## begin SOURCE PASSAGE
I didn't follow this question.
Do you want to disallow userspace to pre-fault memory after TD finalization
or do you want to suggest userspace to do it?

> 
> 2. The zero-step logic really should have a slightly more conservative threshold.
>    I have a hard time believing that e.g. 10 attempts would create a side channel,
>    but 6 attempts is "fine".
Don't know where the value 6 comes. :)
We may need to ask. 

> 3. This would be a good reason to implement a local retry in kvm_tdp_mmu_map().
>    Yes, I'm being somewhat hypocritical since I'm so against retrying for the
>    S-EPT case, but my objection to retrying for S-EPT is that it _should_ be easy
>    for KVM to guarantee success.
It's reasonable.

But TDX code still needs to retry for the RET_PF_RETRY_FROZEN without
re-entering guest.

Would it be good for TDX code to retry whenever it sees RET_PF_RETRY or
RET_PF_RETRY_FOZEN?
We can have tdx_sept_link_private_spt()/tdx_sept_set_private_spte() to return
-EBUSY on contention.


> 
> E.g. for #3, the below (compile tested only) patch should make it impossible for
> the S-EPT case to fail, as dirty logging isn't (yet) supported and mirror SPTEs
> should never trigger A/D assists, i.e. retry should always succeed.
> 
> ---
>  arch/x86/kvm/mmu/tdp_mmu.c | 47 ++++++++++++++++++++++++++++++++------
>  1 file changed, 40 insertions(+), 7 deletions(-)
## end SOURCE PASSAGE
## begin RECORDS SUPPLIED
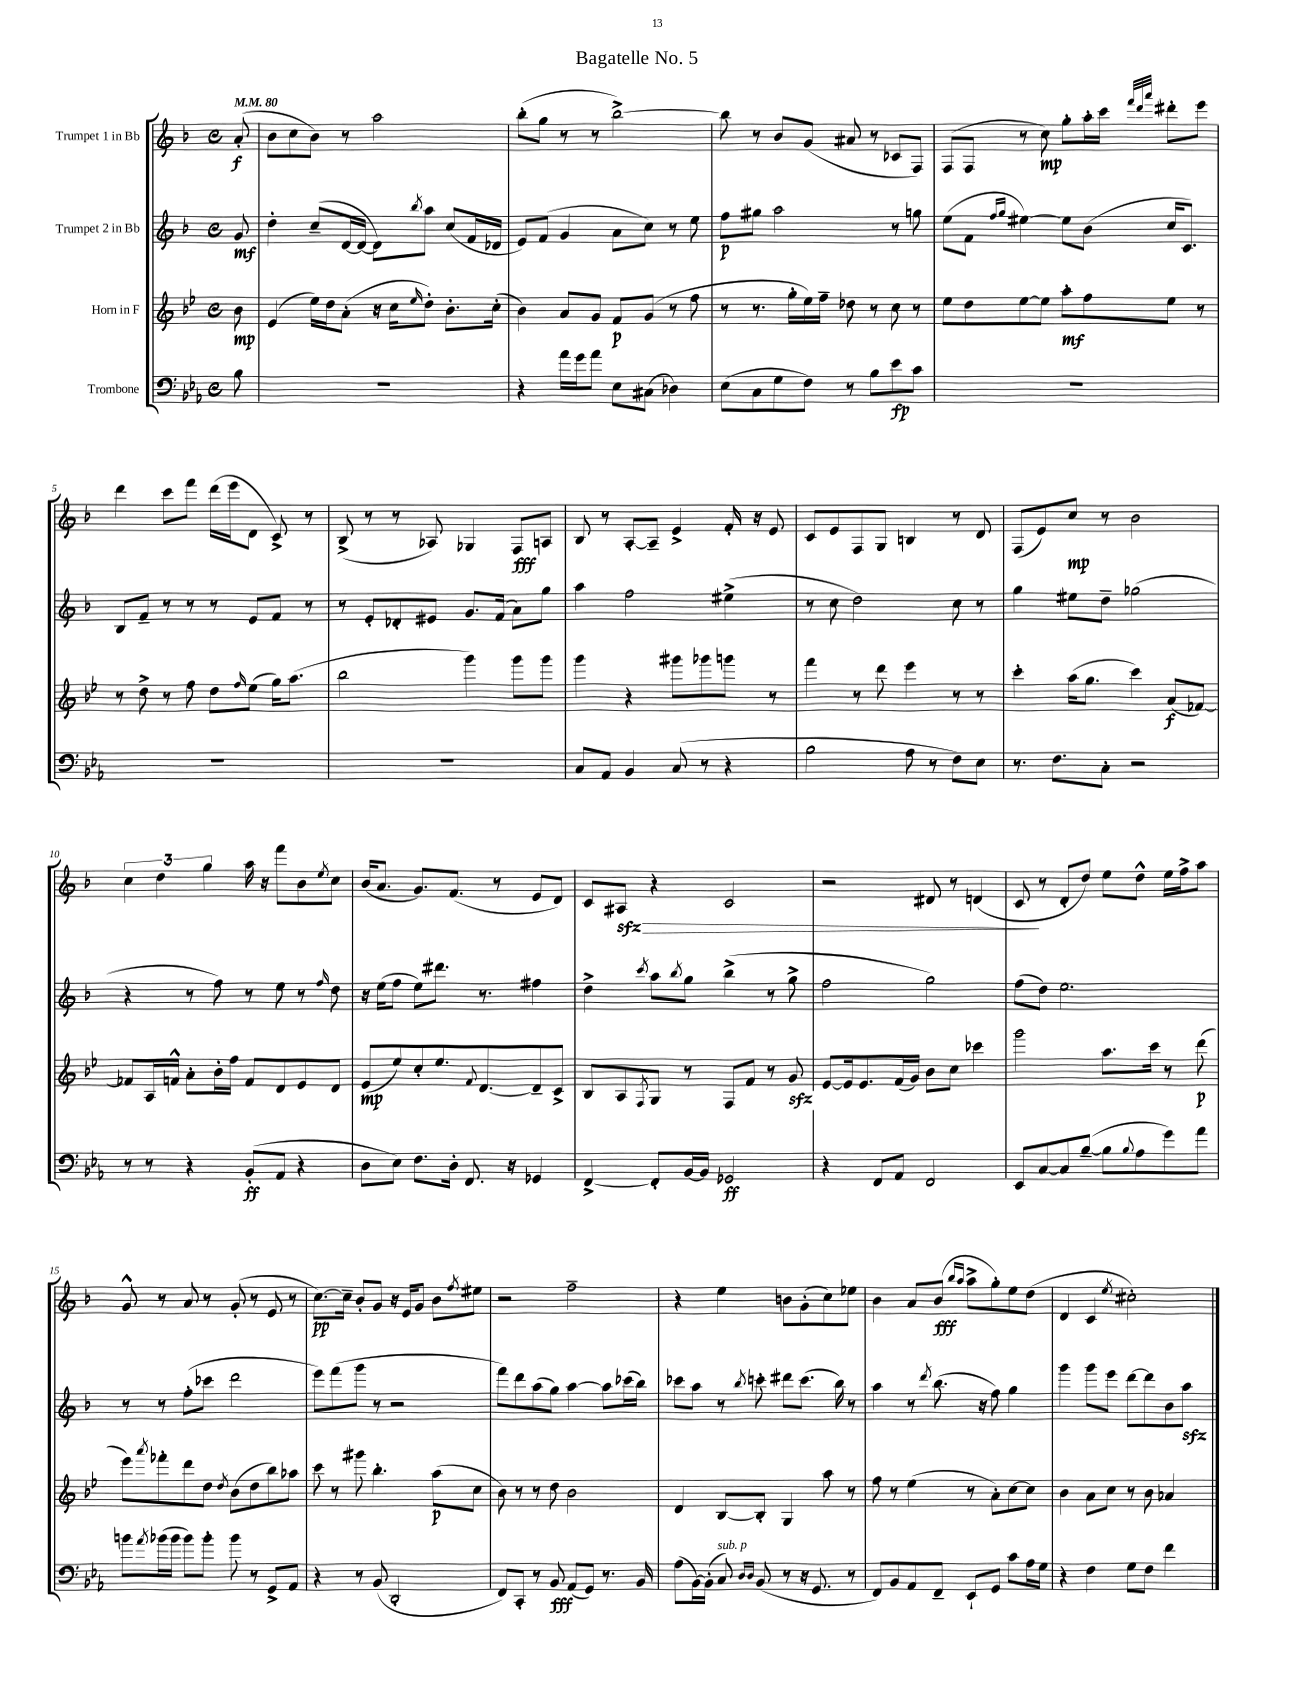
\header { title = "Bagatelle No. 5" }
<<
\new StaffGroup <<
\new Staff = "s0" \with { instrumentName = "Trumpet 1 in Bb" } {
    \clef treble \key f \major \defaultTimeSignature \time 4/4 \partial 8 \tempo 4 = 80
    a'8-.\f( |
    bes'8 c''8 bes'8) r8 a''2 |
    bes''8-.( g''8 r8 r8 bes''2~->) |
    bes''8 r8 bes'8 g'8( ais'8 r8 ces'8 f8) |
    f8( f8 r8 c''8\mp) g''8-. a''16-. c'''16 \grace { f'''32 d'''32 a'''32 } dis'''8-. e'''8 |
    d'''4 c'''8 f'''8 d'''16( e'''16 d'8 c'8->) r8 |
    bes8->( r8 r8 aes8) ges4 f8\fff a8 |
    bes8 r8 a8~-. a8-- e'4-> f'16-. r16 e'8 |
    c'8 e'8 f8 g8 b4 r8 d'8 |
    f8( e'8) c''8\mp r8 bes'2 |
    \tuplet 3/2 { c''4 d''4 g''4 } a''16 r16 f'''8 bes'8 \acciaccatura { e''8 } c''8 |
    bes'16( a'8. g'8.) f'8.( r8 e'8 d'8) |
    c'8 ais8\sfz\> r4 c'2 |
    r2 dis'8 r8 d'4( |
    c'8\! r8 d'8-. d''8) e''8 d''8-^ e''16 f''16-> a''8 |
    g'8-^ r8 a'8 r8 g'8-.( r8 e'8 r8 |
    c''8.~\pp) c''16-- bes'8-. g'8 r16 e'16 g'8 bes'8 \acciaccatura { f''8 } eis''8 |
    r2 f''2-- |
    r4 e''4 b'8 g'8-.( c''8) ees''8 |
    bes'4 a'8 bes'8\fff( \grace { bes''16 a''16 } a''8-> g''8-.) e''8 d''8( |
    d'4 c'4 \acciaccatura { e''8 } cis''2-.) \bar "|." |
}
\new Staff = "s1" \with { instrumentName = "Trumpet 2 in Bb" } {
    \clef treble \key f \major \defaultTimeSignature \time 4/4 \partial 8
    g'8\mf |
    d''4-. c''8--( d'16~ d'16~ d'8) \acciaccatura { bes''8 } a''8 c''8( f'16 des'16 |
    e'8) f'8( g'4 a'8 c''8) r8 e''8 |
    f''8\p gis''8 a''2 r8 g''8 |
    e''8( f'8 \grace { f''16 g''16 } eis''4~) eis''8 bes'8( c''16 c'8.) |
    bes8 f'8-- r8 r8 r8 e'8 f'8 r8 |
    r8 e'8-. des'8-. eis'8 g'8. f'16( a'8) g''8 |
    a''4 f''2 eis''4->( |
    r8 c''8 d''2) c''8 r8 |
    g''4 eis''8 d''8-- ges''2( |
    r4 r8 f''8) r8 e''8 r8 \grace { f''16 } d''8 |
    r16 e''16( f''8 e''8) dis'''8. r8. fis''4 |
    d''4-> \acciaccatura { c'''8 } a''8 \acciaccatura { bes''8 } g''8 bes''4->( r8 g''8-> |
    f''2 g''2) |
    f''8( d''8) e''2. |
    r8 r8 f''8-.( ces'''8 d'''2 |
    e'''8) f'''8( g'''8 r8 r2 |
    f'''8) d'''8 a''8( g''8) a''4~ a''8 ces'''16( bes''16) |
    ces'''8 a''8 r8 \acciaccatura { bes''8 } c'''8-. dis'''8 c'''8.( bes''16) r8 |
    a''4 r8 \acciaccatura { d'''8 } bes''8.( r16 f''8) g''4 |
    g'''4 g'''8 e'''8 d'''8~ d'''8 bes'8 a''8\sfz \bar "|." |
}
\new Staff = "s2" \with { instrumentName = "Horn in F" } {
    \clef treble \key bes \major \defaultTimeSignature \time 4/4 \partial 8
    bes'8\mp |
    ees'4( ees''16) d''16 a'8-.( r16 c''16 \grace { ees''16 } d''8-.) bes'8.-. c''16-.( |
    bes'4) a'8 g'8 f'8\p g'8( r8 f''8 |
    r8 r8. g''16-. ees''16) f''16-- des''8 r8 c''8 r8 |
    ees''8 d''8 ees''8~ ees''8 a''8-.\mf f''8 ees''8 r8 |
    r8 d''8-> r8 f''8 d''8 \grace { f''16 } ees''8( g''16) a''8.( |
    bes''2 g'''4) g'''8 g'''8 |
    g'''4 r4 gis'''8 ges'''8 g'''8 r8 |
    f'''4 r8 d'''8 ees'''4 r8 r8 |
    c'''4-. a''16( g''8. c'''4) a'8\f( fes'8~) |
    fes'8 a16 f'16-^ a'8-. bes'16-. f''16 f'8 d'8 ees'8 d'8 |
    ees'8\mp( ees''8) c''8-. ees''8. \appoggiatura { f'8 } d'8.~ d'8-- c'8-> |
    bes8 a8 \acciaccatura { f8 } g8 r8 f8 f'8 r8 g'8\sfz |
    ees'8~ ees'16 ees'8. f'16( g'16) bes'8 c''8 ces'''4 |
    g'''2 a''8. c'''16 r8 d'''8\p( |
    ees'''8) \acciaccatura { a'''8 } fes'''8-. d'''8 d''8 \acciaccatura { d''8 } bes'8( d''8 bes''8) aes''8 |
    c'''8 r8 gis'''8 bes''4.-. a''8\p( c''8 |
    bes'8) r8 r8 d''8 bes'2 |
    d'4 bes8~ bes8-. g4 a''8 r8 |
    f''8 r8 ees''4( r8 a'8-.) c''8~ c''8 |
    bes'4 a'8 c''8 r8 bes'8 aes'4 \bar "|." |
}
\new Staff = "s3" \with { instrumentName = "Trombone" } {
    \clef bass \key ees \major \defaultTimeSignature \time 4/4 \partial 8
    bes8 |
    R1 |
    r4 aes'16 g'16 aes'8 ees8 cis8( des4) |
    ees8( c8 g8 f8) r8 bes8 ees'8\fp c'8 |
    R1 |
    R1 |
    R1 |
    c8 aes,8 bes,4 c8( r8 r4 |
    bes2 aes8 r8 f8) ees8 |
    r8. f8. c8-. r2 |
    r8 r8 r4 bes,8-.\ff( aes,8 r4 |
    d8 ees8) f8. d16-. f,8. r16 ges,4 |
    f,4~-> f,8-. bes,16~ bes,16 ges,2\ff |
    r4 f,8 aes,8 f,2 |
    ees,8 c8~ c8 bes8~--( bes8 \appoggiatura { bes8 } aes8 g'8) aes'8 |
    b'8 \acciaccatura { aes'8 } bes'16( bes'16 bes'8) bes'8-. bes'8 r8 g,8-> aes,8 |
    r4 r8 bes,8( d,2-. |
    f,8) c,8-. r8 bes,8\fff aes,8( g,8) r8. bes,16 |
    aes8( bes,16~) bes,16-.( c8^\markup { \italic "sub. p" }) \grace { d16 d16 } bes,8( r8 r16 g,8. r8 |
    f,8) bes,8 aes,8 f,8-- ees,8-! g,8 c'8 aes16 g16 |
    r4 f4 g8 f8 f'4 \bar "|." |
}
>>
>>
## end RECORDS SUPPLIED
- **PROBLEMS TO WORK ON**:
1. In the TDX retry discussion, which two functions are proposed to return -EBUSY on contention?
2. Carry on the TDX retry discussion, starting after its last line.
The items are separate material, unrelated to the TDX retry discussion.

- **WRITTEN RESPONSES**:
1. tdx_sept_link_private_spt() and tdx_sept_set_private_spte()

2.
> 
> diff --git a/arch/x86/kvm/mmu/tdp_mmu.c b/arch/x86/kvm/mmu/tdp_mmu.c
> index 3b996c1fdaab..e47573a652a9 100644
> --- a/arch/x86/kvm/mmu/tdp_mmu.c
> +++ b/arch/x86/kvm/mmu/tdp_mmu.c
> @@ -1097,6 +1097,18 @@ static int tdp_mmu_link_sp(struct kvm *kvm, struct tdp_iter *iter,
>  static int tdp_mmu_split_huge_page(struct kvm *kvm, struct tdp_iter *iter,
>  				   struct kvm_mmu_page *sp, bool shared);
>  
> +static struct kvm_mmu_page *tdp_mmu_realloc_sp(struct kvm_vcpu *vcpu,
> +					       struct kvm_mmu_page *sp)
> +{
> +	if (!sp)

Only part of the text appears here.